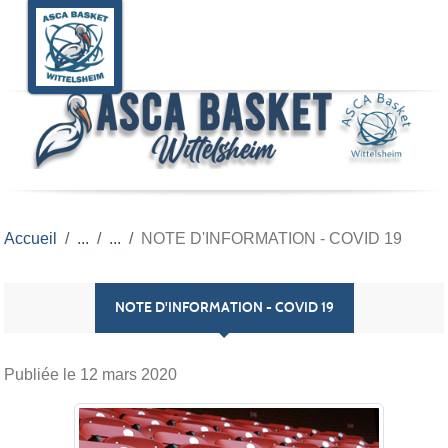
Panneau de gestion des cookies
Accueil
NOTE D'INFORMATION - COVID 19
NOTE D'INFORMATION - COVID 19
Publiée le
12 mars 2020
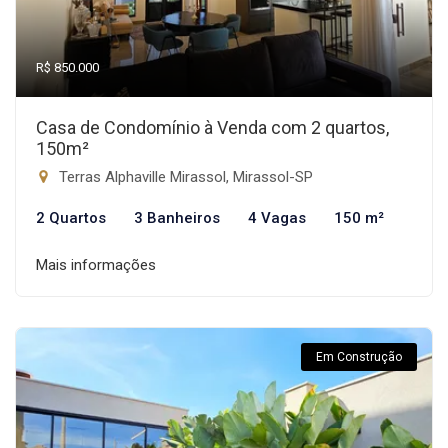
R$ 850.000
Casa de Condomínio à Venda com 2 quartos,
150m²
Terras Alphaville Mirassol, Mirassol-SP
2 Quartos
3 Banheiros
4 Vagas
150 m²
Mais informações
Em Construção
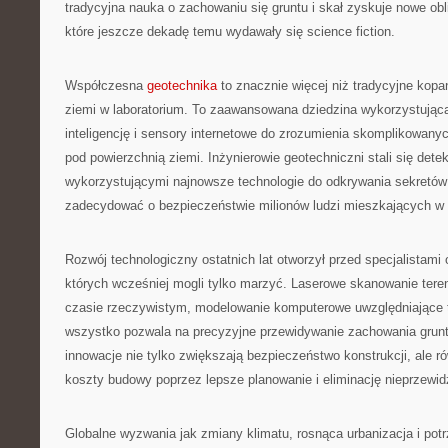
tradycyjna nauka o zachowaniu się gruntu i skał zyskuje nowe obl
które jeszcze dekadę temu wydawały się science fiction.
Współczesna
geotechnika
to znacznie więcej niż tradycyjne kopan
ziemi w laboratorium. To zaawansowana dziedzina wykorzystująca 
inteligencję i sensory internetowe do zrozumienia skomplikowa
pod powierzchnią ziemi. Inżynierowie geotechniczni stali się dete
wykorzystującymi najnowsze technologie do odkrywania sekretów
zadecydować o bezpieczeństwie milionów ludzi mieszkających w 
Rozwój technologiczny ostatnich lat otworzył przed specjalistami 
których wcześniej mogli tylko marzyć. Laserowe skanowanie tere
czasie rzeczywistym, modelowanie komputerowe uwzględniające 
wszystko pozwala na precyzyjne przewidywanie zachowania grun
innowacje nie tylko zwiększają bezpieczeństwo konstrukcji, ale r
koszty budowy poprzez lepsze planowanie i eliminację nieprzewi
Globalne wyzwania jak zmiany klimatu, rosnąca urbanizacja i po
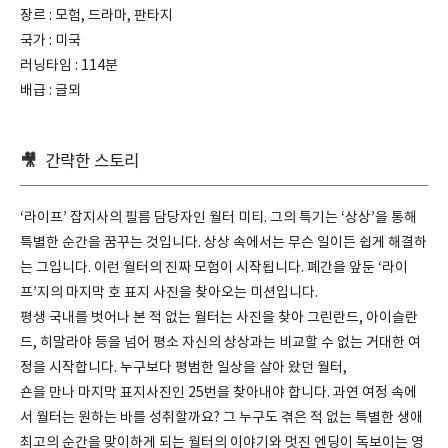
장르 : 모험, 드라마, 판타지
국가 : 미국
러닝타임 : 114분
배급 : 글뫼
🎥
간략한 스토리
‘라이프’ 잡지사의 필름 담당자인 월터 미티. 그의 특기는 ‘상상’을 통해
특별한 순간을 꿈꾸는 것입니다. 상상 속에서는 무슨 일이든 쉽게 해결하
는 그입니다. 이런 월터의 진짜 모험이 시작됩니다. 폐간을 앞둔 ‘라이
프’지의 마지막 호 표지 사진을 찾아오는 미션입니다.
평생 국내를 벗어나 본 적 없는 월터는 사진을 찾아 그린란드, 아이슬란
드, 히말라야 등을 넘어 평소 자신의 상상과는 비교할 수 없는 거대한 여
정을 시작합니다. 누구보다 평범한 일상을 살아 왔던 월터,
숀을 만나 마지막 표지사진인 25번을 찾아내야 합니다. 과연 여정 속에
서 월터는 원하는 바를 성취할까요? 그 누구도 겪은 적 없는 특별한 생애
최고의 순간을 맞이하게 되는 월터의 이야기와 멋진 엔딩이 독보이는 영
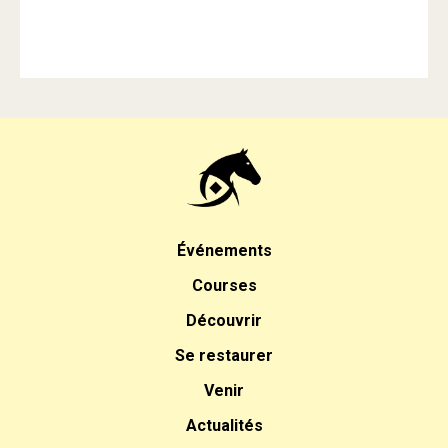
Événements
Courses
Découvrir
Se restaurer
Venir
Actualités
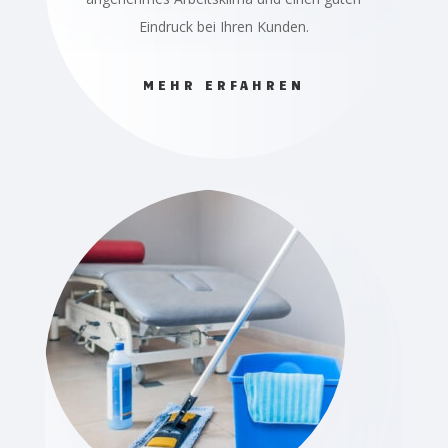
Eindruck bei Ihren Kunden.
MEHR ERFAHREN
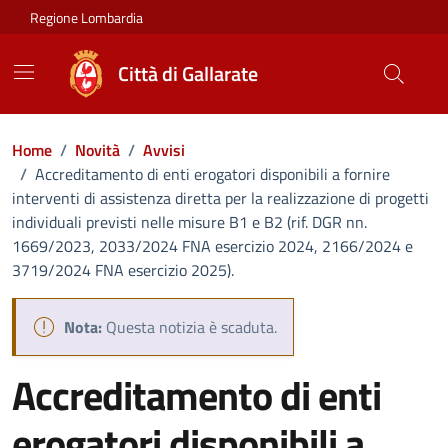
Vai ai contenuti
Vai al footer
Regione Lombardia
Città di Gallarate
Home
/
Novità
/
Avvisi
/
Accreditamento di enti erogatori disponibili a fornire
interventi di assistenza diretta per la realizzazione di progetti
individuali previsti nelle misure B1 e B2 (rif. DGR nn.
1669/2023, 2033/2024 FNA esercizio 2024, 2166/2024 e
3719/2024 FNA esercizio 2025).
Nota:
Questa notizia è scaduta.
Accreditamento di enti
erogatori disponibili a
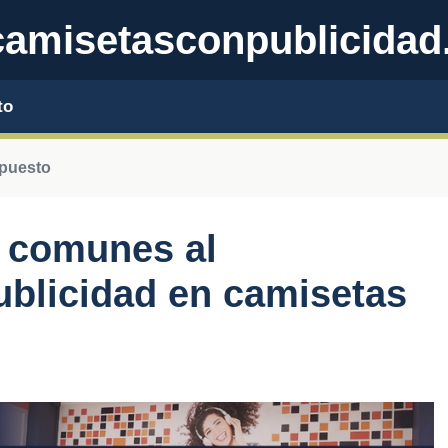
amisetasconpublicidad
to
puesto
s comunes al
ublicidad en camisetas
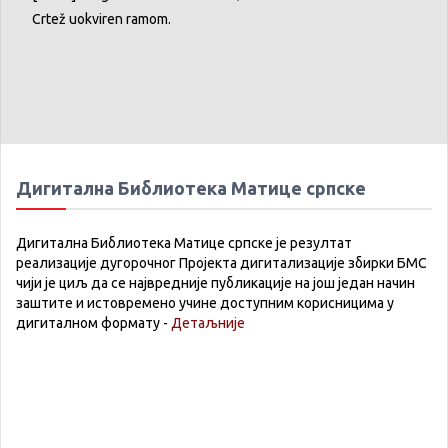
Crtež
uokviren
ramom
.
Дигитална Библиотека Матице српске
Дигитална Библиотека Матице српске је резултат
реализације дугорочног Пројекта дигитализације збирки БМС
чији је циљ да се највредније публикације на још један начин
заштите и истовремено учине доступним корисницима у
дигиталном формату -
Детаљније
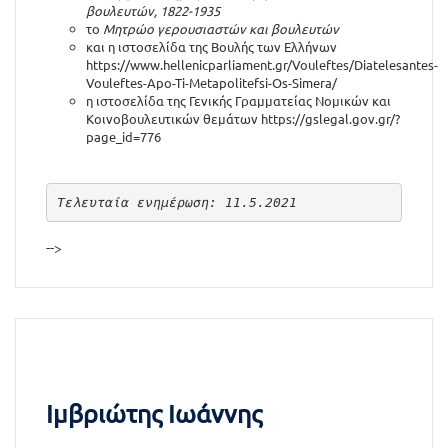
βουλευτών, 1822-1935
το
Μητρώο γερουσιαστών και βουλευτών
και η ιστοσελίδα της Βουλής των Ελλήνων
https://www.hellenicparliament.gr/Vouleftes/Diatelesantes-
Vouleftes-Apo-Ti-Metapolitefsi-Os-Simera/
η ιστοσελίδα της Γενικής Γραμματείας Νομικών και
Κοινοβουλευτικών θεμάτων
https://gslegal.gov.gr/?
page_id=776
Τελευταία ενημέρωση: 11.5.2021
-->
Ιμβριώτης Ιωάννης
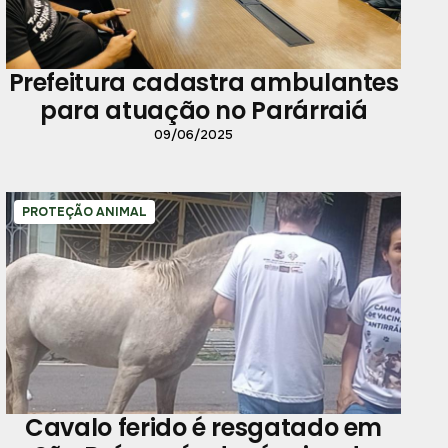
Prefeitura cadastra ambulantes
para atuação no Parárraiá
09/06/2025
PROTEÇÃO ANIMAL
Cavalo ferido é resgatado em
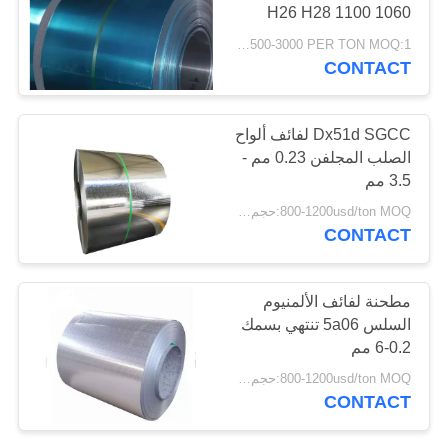
H26 H28 1100 1060
PRIVACY
1050
USD1500-3000 PER TON MOQ:1 طن
POLICY
CONTACT
32
لفة قطاع الألمنيوم
Dx51d SGCC لفائف ألواح
الصلب المجلفن 0.23 مم -
3.5 مم
800-1200usd/ton MOQ:حجم المواد arrording
CONTACT
25
مطحنة لفائف الألمنيوم
السلس 5a06 تنتهي بسمك
أنبوب ألومنيوم
0.2-6 مم
800-1200usd/ton MOQ:حجم المواد arrording
CONTACT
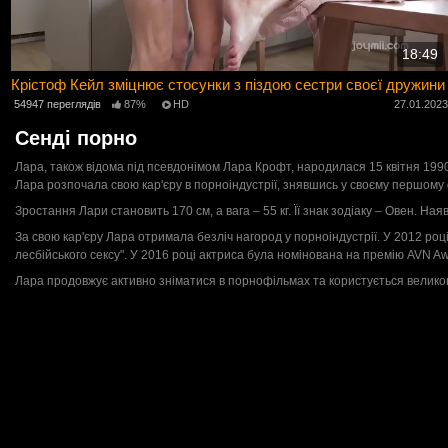
18:49
Крістоф Кейл зміцнює стосунки з піздою сестри своєї дружини
54947 переглядів
87%
HD
27.01.202
Сенді порно
Лара, також відома під псевдонімом Лара Крофт, народилася 15 квітня 199
Лара розпочала свою кар'єру в порноіндустрії, знявшись у своєму першому 
Зростання Лари становить 170 см, а вага – 55 кг. Її знак зодіаку – Овен. Ная
За свою кар'єру Лара отримала безліч нагород у порноіндустрії. У 2012 роц
лесбійського сексу". У 2016 році актриса була номінована на премію AVN Aw
Лара продовжує активно зніматися в порнофільмах та користується великою 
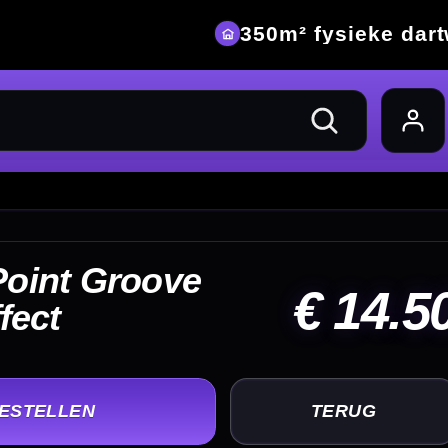
eke dartwinkel
14.50
UG
+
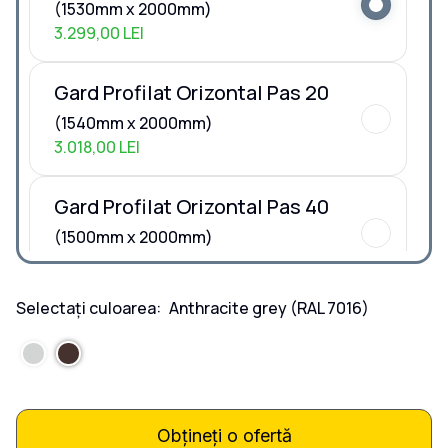
(1530mm x 2000mm)
3.299,00 LEI
Gard Profilat Orizontal Pas 20
(1540mm x 2000mm)
3.018,00 LEI
Gard Profilat Orizontal Pas 40
(1500mm x 2000mm)
2.652,00 LEI
Selectați culoarea:
Anthracite grey
(RAL 7016)
Dimensiuni la COMANDA
Dimensiuni la COMANDA
Obțineți o ofertă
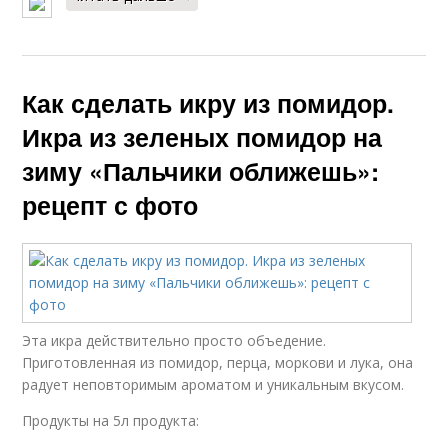
Как сделать икру из помидор.
Икра из зеленых помидор на
зиму «Пальчики оближешь»:
рецепт с фото
Эта икра действительно просто объедение.
Приготовленная из помидор, перца, моркови и лука, она
радует неповторимым ароматом и уникальным вкусом.
Продукты на 5л продукта:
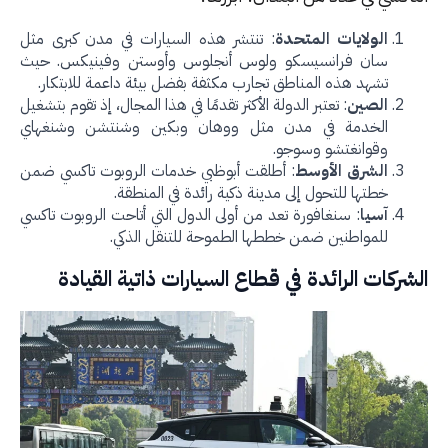
الولايات المتحدة
: تنتشر هذه السيارات في مدن كبرى مثل
سان فرانسيسكو ولوس أنجلوس وأوستن وفينيكس. حيث
تشهد هذه المناطق تجارب مكثفة بفضل بيئة داعمة للابتكار.
الصين
: تعتبر الدولة الأكثر تقدمًا في هذا المجال، إذ تقوم بتشغيل
الخدمة في مدن مثل ووهان وبكين وشنتشن وشنغهاي
وقوانغتشو وسوجو.
الشرق الأوسط
: أطلقت أبوظبي خدمات الروبوت تاكسي ضمن
خطتها للتحول إلى مدينة ذكية رائدة في المنطقة.
آسيا
: سنغافورة تعد من أولى الدول التي أتاحت الروبوت تاكسي
للمواطنين ضمن خططها الطموحة للتنقل الذكي.
شركات الرائدة في قطاع السيارات ذاتية القيادة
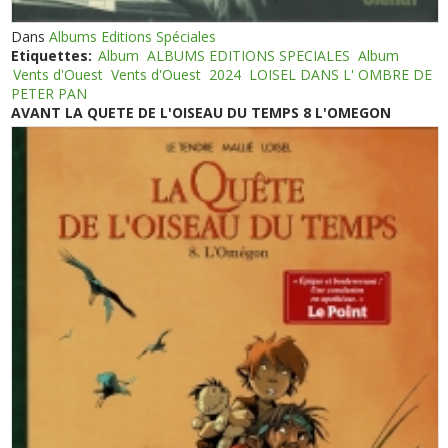
Dans
Albums Editions Spéciales
Etiquettes:
Album
ALBUMS EDITIONS SPECIALES
Album
Vents d'Ouest
Vents d'Ouest
2024
LOISEL DANS L' OMBRE DE
PETER PAN
AVANT LA QUETE DE L'OISEAU DU TEMPS 8 L'OMEGON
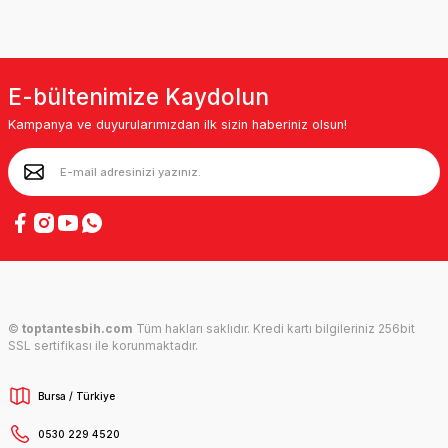
E-bültenimize Kaydolun
Kampanya ve duyurularımızdan ilk sizin haberiniz olsun!
©
toptantesbih.com
Tüm hakları saklıdır. Kredi kartı bilgileriniz 256bit
SSL sertifikası ile korunmaktadır.
Bursa / Türkiye
0530 229 4520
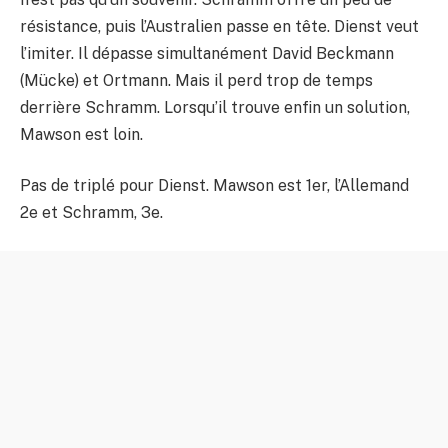
résistance, puis l’Australien passe en tête. Dienst veut
l’imiter. Il dépasse simultanément David Beckmann
(Mücke) et Ortmann. Mais il perd trop de temps
derrière Schramm. Lorsqu’il trouve enfin un solution,
Mawson est loin.
Pas de triplé pour Dienst. Mawson est 1er, l’Allemand
2e et Schramm, 3e.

§ §

• [Exercise details]:
Would you set down the records exactly, with no pictures included?

• [Completed task]:
Panneau de gestion des cookies
Accueil
NOTE D'INFORMATION - COVID 19
NOTE D'INFORMATION - COVID 19
Publiée le
12 mars 2020
R$ 850.000
Casa de Condomínio à Venda com 2 quartos,
150m²
Terras Alphaville Mirassol, Mirassol-SP
2 Quartos
3 Banheiros
4 Vagas
150 m²
Mais informações
Em Construção
tradycyjna nauka o zachowaniu się gruntu i skał zyskuje nowe obl
które jeszcze dekadę temu wydawały się science fiction.
Współczesna
geotechnika
to znacznie więcej niż tradycyjne kopan
ziemi w laboratorium. To zaawansowana dziedzina wykorzystująca 
inteligencję i sensory internetowe do zrozumienia skomplikowa
pod powierzchnią ziemi. Inżynierowie geotechniczni stali się dete
wykorzystującymi najnowsze technologie do odkrywania sekretów
zadecydować o bezpieczeństwie milionów ludzi mieszkających w 
Rozwój technologiczny ostatnich lat otworzył przed specjalistami 
których wcześniej mogli tylko marzyć. Laserowe skanowanie tere
czasie rzeczywistym, modelowanie komputerowe uwzględniające 
wszystko pozwala na precyzyjne przewidywanie zachowania grun
innowacje nie tylko zwiększają bezpieczeństwo konstrukcji, ale r
koszty budowy poprzez lepsze planowanie i eliminację nieprzewi
Globalne wyzwania jak zmiany klimatu, rosnąca urbanizacja i po
장르 : 모험, 드라마, 판타지
국가 : 미국
러닝타임 : 114분
배급 : 글뫼
🎥
간략한 스토리
‘라이프’ 잡지사의 필름 담당자인 월터 미티. 그의 특기는 ‘상상’을 통해
특별한 순간을 꿈꾸는 것입니다. 상상 속에서는 무슨 일이든 쉽게 해결하
는 그입니다. 이런 월터의 진짜 모험이 시작됩니다. 폐간을 앞둔 ‘라이
프’지의 마지막 호 표지 사진을 찾아오는 미션입니다.
평생 국내를 벗어나 본 적 없는 월터는 사진을 찾아 그린란드, 아이슬란
드, 히말라야 등을 넘어 평소 자신의 상상과는 비교할 수 없는 거대한 여
정을 시작합니다. 누구보다 평범한 일상을 살아 왔던 월터,
숀을 만나 마지막 표지사진인 25번을 찾아내야 합니다. 과연 여정 속에
서 월터는 원하는 바를 성취할까요? 그 누구도 겪은 적 없는 특별한 생애
최고의 순간을 맞이하게 되는 월터의 이야기와 멋진 엔딩이 독보이는 영
Événements
Courses
Découvrir
Se restaurer
Venir
Actualités
Eindruck bei Ihren Kunden.
MEHR ERFAHREN
Vai ai contenuti
Vai al footer
Regione Lombardia
Città di Gallarate
Home
/
Novità
/
Avvisi
/
Accreditamento di enti erogatori disponibili a fornire
interventi di assistenza diretta per la realizzazione di progetti
individuali previsti nelle misure B1 e B2 (rif. DGR nn.
1669/2023, 2033/2024 FNA esercizio 2024, 2166/2024 e
3719/2024 FNA esercizio 2025).
Nota:
Questa notizia è scaduta.
Accreditamento di enti
erogatori disponibili a
amisetasconpublicidad
to
puesto
s comunes al
ublicidad en camisetas
Crtež
uokviren
ramom
.
Дигитална Библиотека Матице српске
Дигитална Библиотека Матице српске је резултат
реализације дугорочног Пројекта дигитализације збирки БМС
чији је циљ да се највредније публикације на још један начин
заштите и истовремено учине доступним корисницима у
дигиталном формату -
Детаљније
βουλευτών, 1822-1935
το
Μητρώο γερουσιαστών και βουλευτών
και η ιστοσελίδα της Βουλής των Ελλήνων
https://www.hellenicparliament.gr/Vouleftes/Diatelesantes-
Vouleftes-Apo-Ti-Metapolitefsi-Os-Simera/
η ιστοσελίδα της Γενικής Γραμματείας Νομικών και
Κοινοβουλευτικών θεμάτων
https://gslegal.gov.gr/?
page_id=776
Τελευταία ενημέρωση: 11.5.2021
-->
Ιμβριώτης Ιωάννης
Prefeitura cadastra ambulantes
para atuação no Parárraiá
09/06/2025
PROTEÇÃO ANIMAL
Cavalo ferido é resgatado em
H26 H28 1100 1060
PRIVACY
1050
USD1500-3000 PER TON MOQ:1 طن
POLICY
CONTACT
32
لفة قطاع الألمنيوم
Dx51d SGCC لفائف ألواح
الصلب المجلفن 0.23 مم -
3.5 مم
800-1200usd/ton MOQ:حجم المواد arrording
CONTACT
25
مطحنة لفائف الألمنيوم
السلس 5a06 تنتهي بسمك
أنبوب ألومنيوم
0.2-6 مم
800-1200usd/ton MOQ:حجم المواد arrording
CONTACT
18:49
Крістоф Кейл зміцнює стосунки з піздою сестри своєї дружини
54947 переглядів
87%
HD
27.01.202
Сенді порно
Лара, також відома під псевдонімом Лара Крофт, народилася 15 квітня 199
Лара розпочала свою кар'єру в порноіндустрії, знявшись у своєму першому 
Зростання Лари становить 170 см, а вага – 55 кг. Її знак зодіаку – Овен. Ная
За свою кар'єру Лара отримала безліч нагород у порноіндустрії. У 2012 роц
лесбійського сексу". У 2016 році актриса була номінована на премію AVN Aw
Лара продовжує активно зніматися в порнофільмах та користується великою 
eke dartwinkel
14.50
UG
+
(1530mm x 2000mm)
3.299,00 LEI
Gard Profilat Orizontal Pas 20
(1540mm x 2000mm)
3.018,00 LEI
Gard Profilat Orizontal Pas 40
(1500mm x 2000mm)
2.652,00 LEI
Selectați culoarea:
Anthracite grey
(RAL 7016)
Dimensiuni la COMANDA
Dimensiuni la COMANDA
Obțineți o ofertă
Как сделать икру из помидор.
Икра из зеленых помидор на
зиму «Пальчики оближешь»:
рецепт с фото
Эта икра действительно просто объедение.
Приготовленная из помидор, перца, моркови и лука, она
радует неповторимым ароматом и уникальным вкусом.
Продукты на 5л продукта:
الولايات المتحدة
: تنتشر هذه السيارات في مدن كبرى مثل
سان فرانسيسكو ولوس أنجلوس وأوستن وفينيكس. حيث
تشهد هذه المناطق تجارب مكثفة بفضل بيئة داعمة للابتكار.
الصين
: تعتبر الدولة الأكثر تقدمًا في هذا المجال، إذ تقوم بتشغيل
الخدمة في مدن مثل ووهان وبكين وشنتشن وشنغهاي
وقوانغتشو وسوجو.
الشرق الأوسط
: أطلقت أبوظبي خدمات الروبوت تاكسي ضمن
خطتها للتحول إلى مدينة ذكية رائدة في المنطقة.
آسيا
: سنغافورة تعد من أولى الدول التي أتاحت الروبوت تاكسي
للمواطنين ضمن خططها الطموحة للتنقل الذكي.
شركات الرائدة في قطاع السيارات ذاتية القيادة
Dans
Albums Editions Spéciales
Etiquettes:
Album
ALBUMS EDITIONS SPECIALES
Album
Vents d'Ouest
Vents d'Ouest
2024
LOISEL DANS L' OMBRE DE
PETER PAN
AVANT LA QUETE DE L'OISEAU DU TEMPS 8 L'OMEGON
E-bültenimize Kaydolun
Kampanya ve duyurularımızdan ilk sizin haberiniz olsun!
©
toptantesbih.com
Tüm hakları saklıdır. Kredi kartı bilgileriniz 256bit
SSL sertifikası ile korunmaktadır.
Bursa / Türkiye
0530 229 4520
résistance, puis l’Australien passe en tête. Dienst veut
l’imiter. Il dépasse simultanément David Beckmann
(Mücke) et Ortmann. Mais il perd trop de temps
derrière Schramm. Lorsqu’il trouve enfin un solution,
Mawson est loin.
Pas de triplé pour Dienst. Mawson est 1er, l’Allemand
2e et Schramm, 3e.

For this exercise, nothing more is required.